1. Mix warm water, sugar, salt, oil, and molasses. Your water should be about a 110 degrees. You can test it while you are learning with a candy thermometer if you are unsure. I think of it as baby bottle warm- too cold and the yeast won’t activate and you will kill the yeast if it is too warm. Sprinkle yeast on top, stir once and let rest a few minutes until the yeast is dissolving and has a bubble effect (see second picture.)
I usually do this step directly in my Bosch, but to show the steps better for the pictures I did it in the glass bowl.
2. Add 2 cups whole wheat flour, mix. Notice that you should have the bread hook in your mixer.

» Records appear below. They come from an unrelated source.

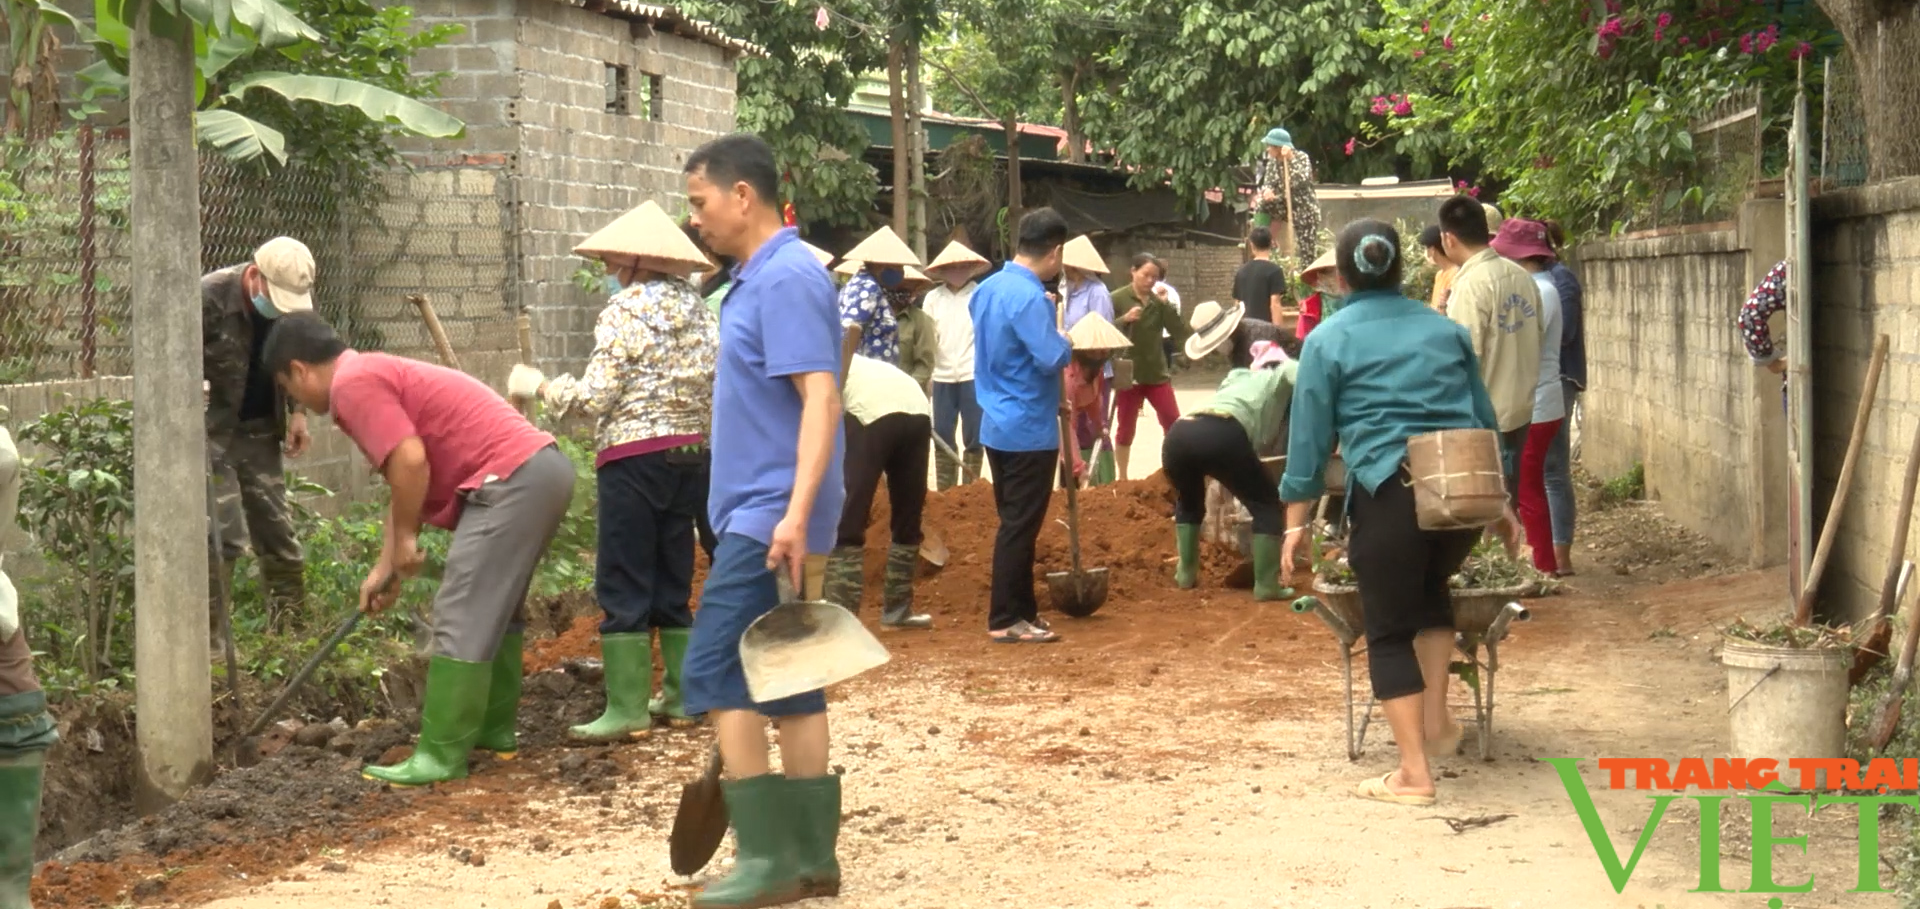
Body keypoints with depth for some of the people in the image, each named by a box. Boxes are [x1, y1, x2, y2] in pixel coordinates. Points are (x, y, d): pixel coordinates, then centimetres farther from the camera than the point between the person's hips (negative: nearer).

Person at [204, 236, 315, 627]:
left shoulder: (297, 302, -5)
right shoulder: (208, 298, -23)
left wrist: (297, 413, 4)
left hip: (261, 430, 5)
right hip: (213, 430, -5)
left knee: (277, 528, 9)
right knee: (221, 534, -11)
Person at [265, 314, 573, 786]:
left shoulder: (353, 383, -7)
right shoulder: (377, 374, 25)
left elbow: (410, 461, -18)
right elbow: (405, 481, 28)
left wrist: (405, 538, -4)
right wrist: (384, 567, 26)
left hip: (514, 478, -11)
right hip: (543, 466, 11)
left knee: (461, 619, -8)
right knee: (497, 610, 22)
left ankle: (441, 756, -6)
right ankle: (494, 728, 31)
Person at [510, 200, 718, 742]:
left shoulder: (628, 308, -10)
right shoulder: (700, 310, 9)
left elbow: (595, 398, -14)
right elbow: (715, 397, 8)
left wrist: (537, 386, -1)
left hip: (635, 458, -7)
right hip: (694, 455, 7)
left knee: (622, 583, -1)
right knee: (675, 579, 15)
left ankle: (627, 709, -1)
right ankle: (680, 695, 20)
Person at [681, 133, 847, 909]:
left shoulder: (786, 279, -15)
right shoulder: (758, 279, 16)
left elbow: (820, 398, -23)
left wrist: (796, 514, -31)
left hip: (768, 519, -10)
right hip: (758, 516, 10)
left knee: (717, 675, -9)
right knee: (788, 685, 10)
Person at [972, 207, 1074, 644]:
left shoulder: (988, 289, 8)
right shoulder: (1030, 298, -21)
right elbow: (1052, 357, -27)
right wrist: (1068, 343, -5)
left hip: (998, 424, 9)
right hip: (1029, 428, -9)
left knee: (1016, 521, 16)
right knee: (1021, 526, -3)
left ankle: (1022, 608, 24)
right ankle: (1006, 620, 1)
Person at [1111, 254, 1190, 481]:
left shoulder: (1159, 302, 4)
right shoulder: (1117, 299, -5)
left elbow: (1181, 334, -3)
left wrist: (1166, 305, -11)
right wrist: (1124, 319, -23)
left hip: (1157, 374, 3)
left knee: (1174, 424, 1)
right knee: (1125, 428, 4)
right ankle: (1121, 478, 15)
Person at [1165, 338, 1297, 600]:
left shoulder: (1240, 380, 42)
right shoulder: (1280, 376, 28)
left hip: (1178, 435, 6)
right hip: (1223, 434, -6)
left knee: (1189, 502, 35)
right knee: (1266, 504, 13)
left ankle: (1186, 574, 34)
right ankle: (1266, 585, 6)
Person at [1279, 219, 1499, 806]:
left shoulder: (1328, 341, 3)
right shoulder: (1445, 329, 15)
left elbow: (1309, 438, 1)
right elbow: (1484, 418, 21)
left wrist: (1297, 522, 6)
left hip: (1390, 492, -4)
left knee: (1390, 629, 5)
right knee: (1431, 587, 30)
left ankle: (1414, 773, 2)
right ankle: (1435, 720, 22)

3. Mix dry oatmeal, wheat germ and and enough flour to reach a thick pudding consistency. (Think yummy butterscotch pudding.) (Sidenote: You can use all whole wheat flour in this recipe, or you can use 3 cups of white for a lighter textured bread.)
4. When dough has reached the pudding stage, knead with your mixer for 5 minutes.

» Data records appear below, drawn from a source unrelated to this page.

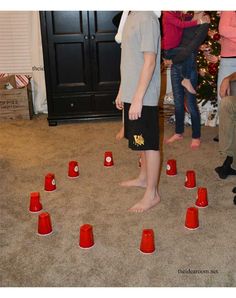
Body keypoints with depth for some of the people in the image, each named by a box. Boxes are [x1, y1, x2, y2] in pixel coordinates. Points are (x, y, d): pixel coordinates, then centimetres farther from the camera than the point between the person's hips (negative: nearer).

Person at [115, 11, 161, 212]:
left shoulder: (147, 18, -18)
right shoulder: (132, 16, 12)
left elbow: (149, 62, -22)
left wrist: (138, 99, -23)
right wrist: (122, 91, 19)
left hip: (144, 97, -9)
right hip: (132, 94, 10)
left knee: (149, 144, 0)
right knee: (141, 142, 21)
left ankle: (152, 194, 11)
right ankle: (144, 178, 38)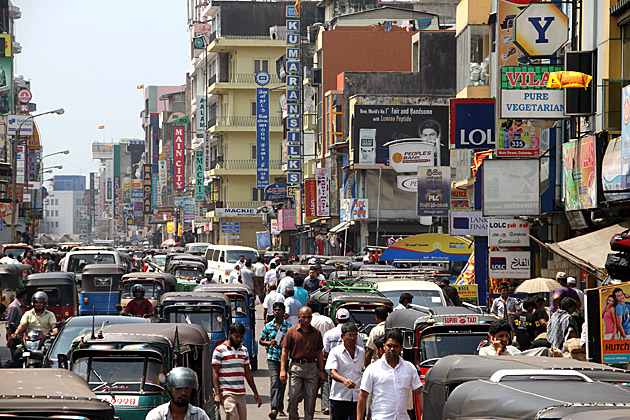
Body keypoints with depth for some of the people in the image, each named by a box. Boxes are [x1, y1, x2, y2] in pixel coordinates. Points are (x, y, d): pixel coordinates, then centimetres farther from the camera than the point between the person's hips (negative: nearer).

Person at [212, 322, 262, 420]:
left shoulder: (244, 350, 16)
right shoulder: (220, 350, -2)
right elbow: (215, 373, -4)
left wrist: (256, 393, 19)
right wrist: (217, 394, -13)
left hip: (241, 393, 6)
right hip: (227, 393, -6)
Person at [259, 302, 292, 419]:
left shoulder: (288, 326, 2)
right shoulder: (268, 326, 6)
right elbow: (261, 340, 13)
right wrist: (268, 342, -7)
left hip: (285, 357, 1)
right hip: (272, 358, -1)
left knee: (282, 384, 8)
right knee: (274, 382, -14)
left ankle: (280, 408, 22)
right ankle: (274, 408, -22)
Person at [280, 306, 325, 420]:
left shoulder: (316, 333, 10)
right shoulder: (292, 331, 3)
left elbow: (319, 353, 14)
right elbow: (285, 351, 2)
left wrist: (321, 371, 9)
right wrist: (282, 369, -6)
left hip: (312, 368, 2)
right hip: (296, 367, -2)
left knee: (311, 398, 2)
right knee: (293, 396, -6)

5. After the mixer has run for 5 minutes, start adding flour again while mixer is kneading, one cup at a time until it begins to pull away from the sides of the bowl. Amount of the flour will vary so don’t measure exactly, but it is typically between 11 to 12 cups total flour. (I always keep track of how much flour I have added on a scratch paper with a tick mark. Marilyn never even measures, she just adds until the consistency looks right.) Stop adding flour when the dough starts to pull away from the sides of the bowl. The dough should be soft and still slightly sticky, but not so sticky that you can’t work it.

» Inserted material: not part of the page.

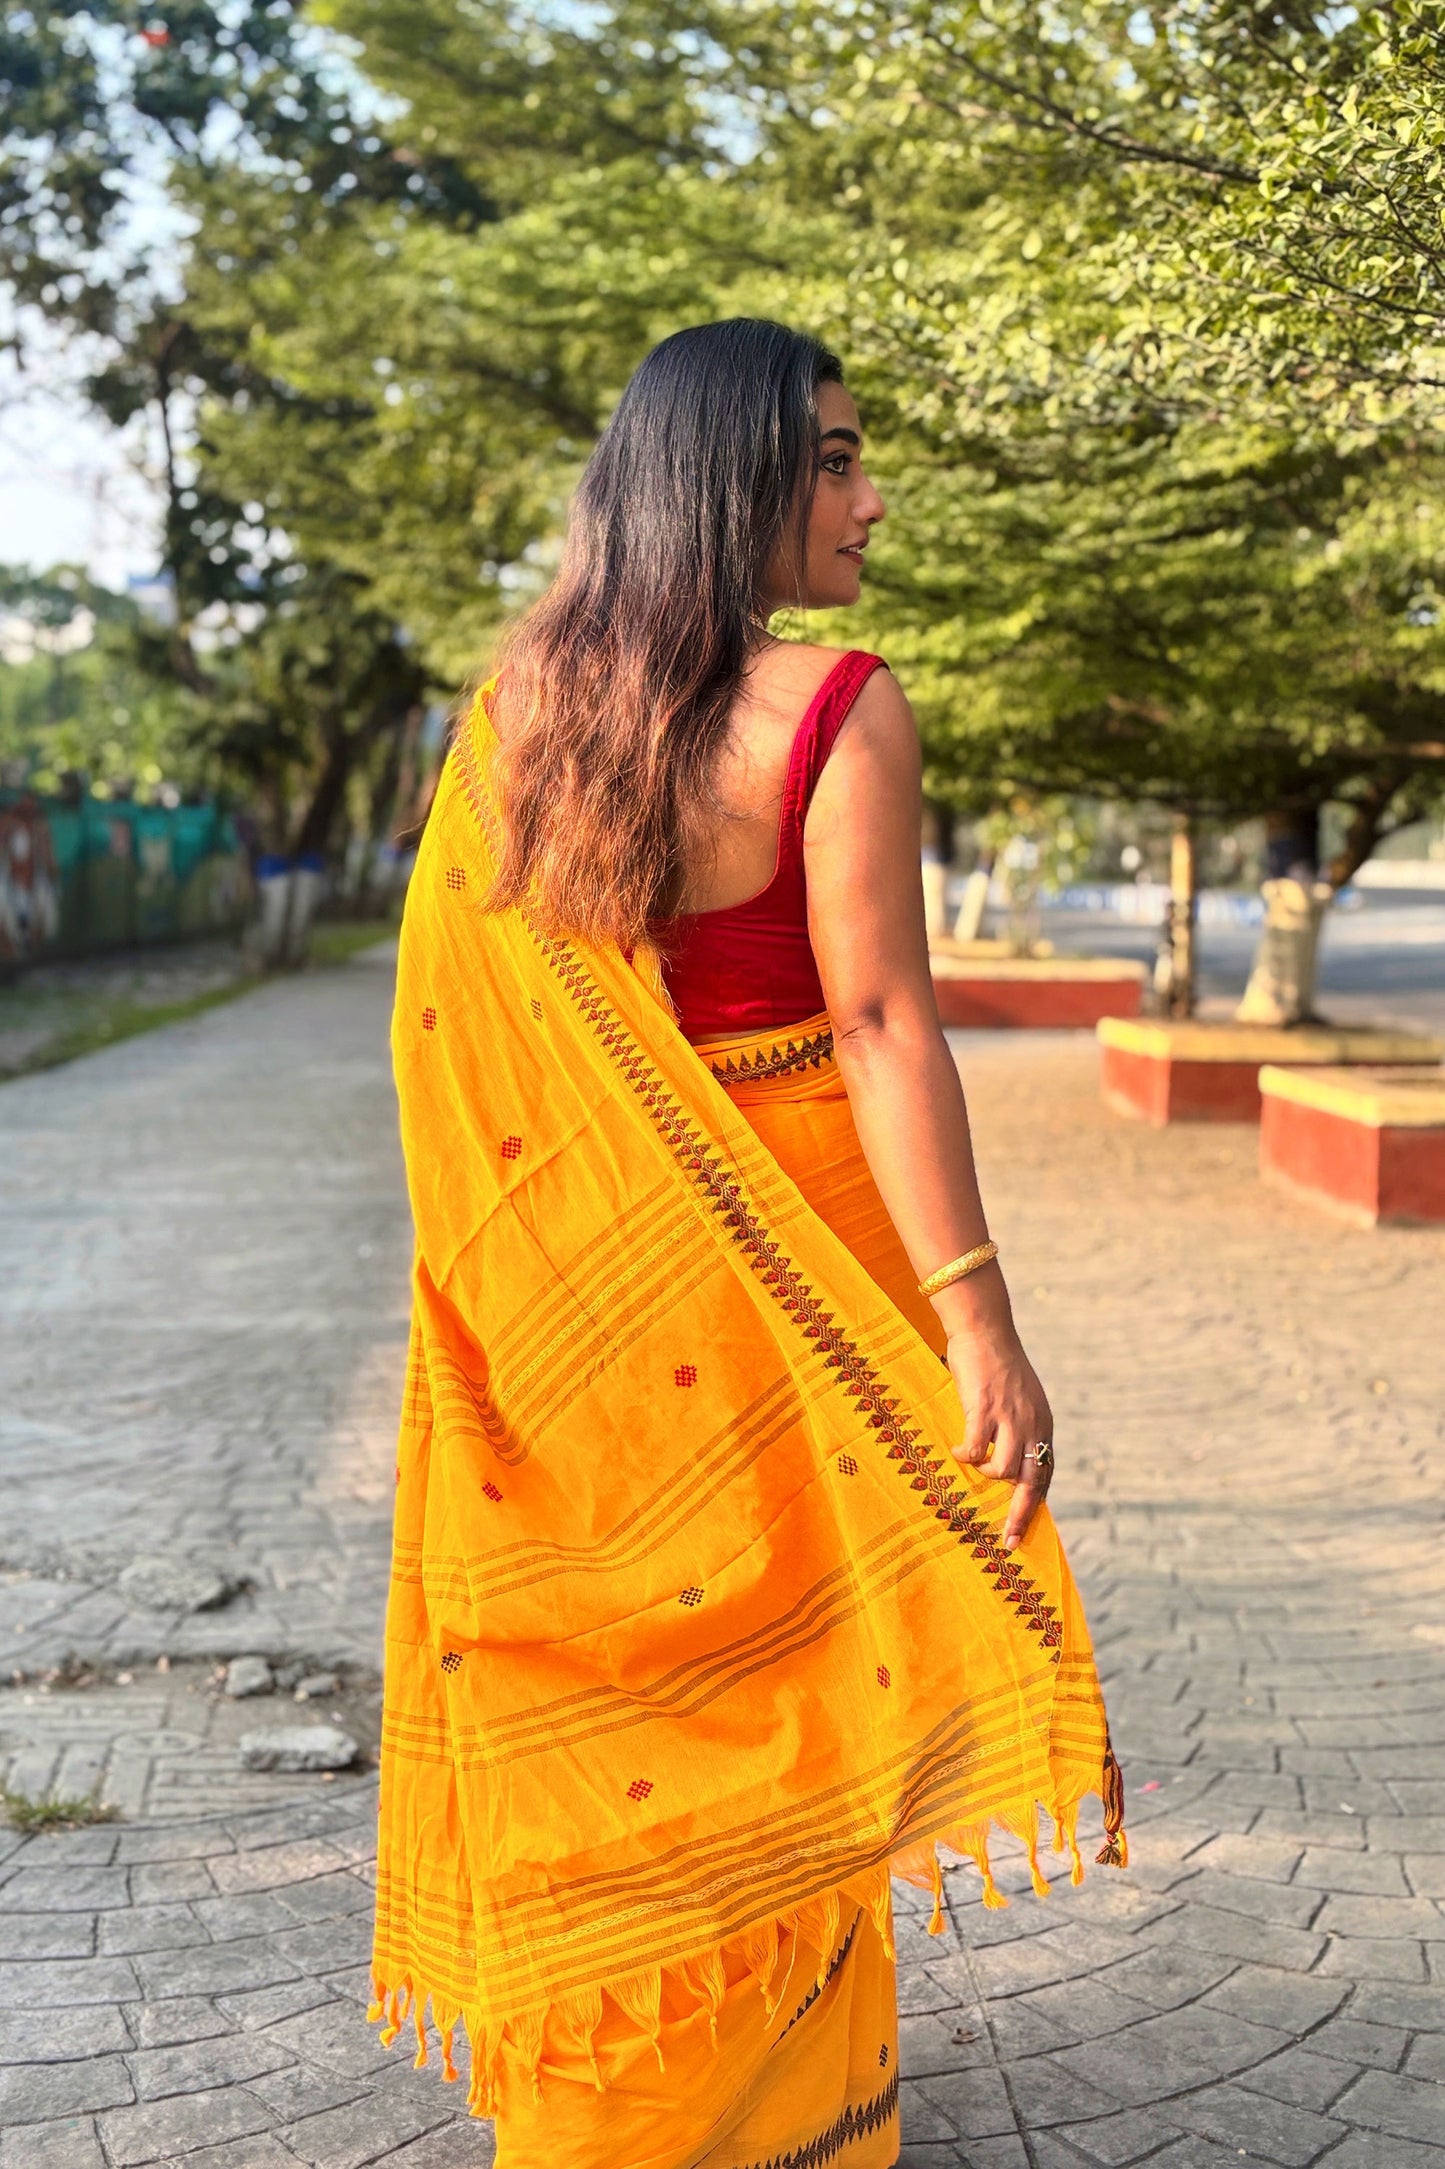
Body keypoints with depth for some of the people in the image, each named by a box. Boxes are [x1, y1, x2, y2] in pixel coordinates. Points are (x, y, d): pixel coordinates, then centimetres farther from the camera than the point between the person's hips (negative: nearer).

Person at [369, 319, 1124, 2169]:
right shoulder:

6. Knead with the mixer for 5 minutes.
7. Making sure the lid is loose on your mixer (or it can break,) let rise until dough is very soft to the touch, about 30 minutes. I thought you would get a kick out of the picture above. That is what happens when you run to go pick up kids while making bread and the dough over rises. It is forgiving though and I just gently turned on the mixer and it pulled it all back in.
8. Knead again for about 2 minutes to get the air out of the dough.
9. Turn out dough onto a counter greased with shortening, butter or oil. Bread dough hates cold, so my granite counter top is not the best. If it is really cold I will put a hot pan on the counter to warm it up before I turn the dough onto it, or use a wood cutting board.
10. Divide your dough into 4 equal pieces and form into a loaf. Place into a greased bread pan. I love my Norpro Bread Pans which are 4.5 x 10 inches. It makes a really nice loaf for slicing.
12. Cover pans with towel and let rise for 20 – 30 minutes. Right after you cover the dough it’s time to preheat your oven to 375 degrees. The picture shows the pans that have risen and are ready to go into the oven.
13. Bake in a preheated 375 degree oven for 25 to 30 minutes. The smell is heavenly… I wish you were all in the kitchen with me to smell it.
You’ve just got to have a warm slice. The rest of my family loves it with honey drizzled all over it. Just butter for me thanks.
You can store any bread that won’t be eaten within a 3 or 4 days wrapped tight in the freezer.
Once you’ve learned how, making bread is really quite easy. And when you’re eating a slice of warm bread… you’ll know it was worth the effort.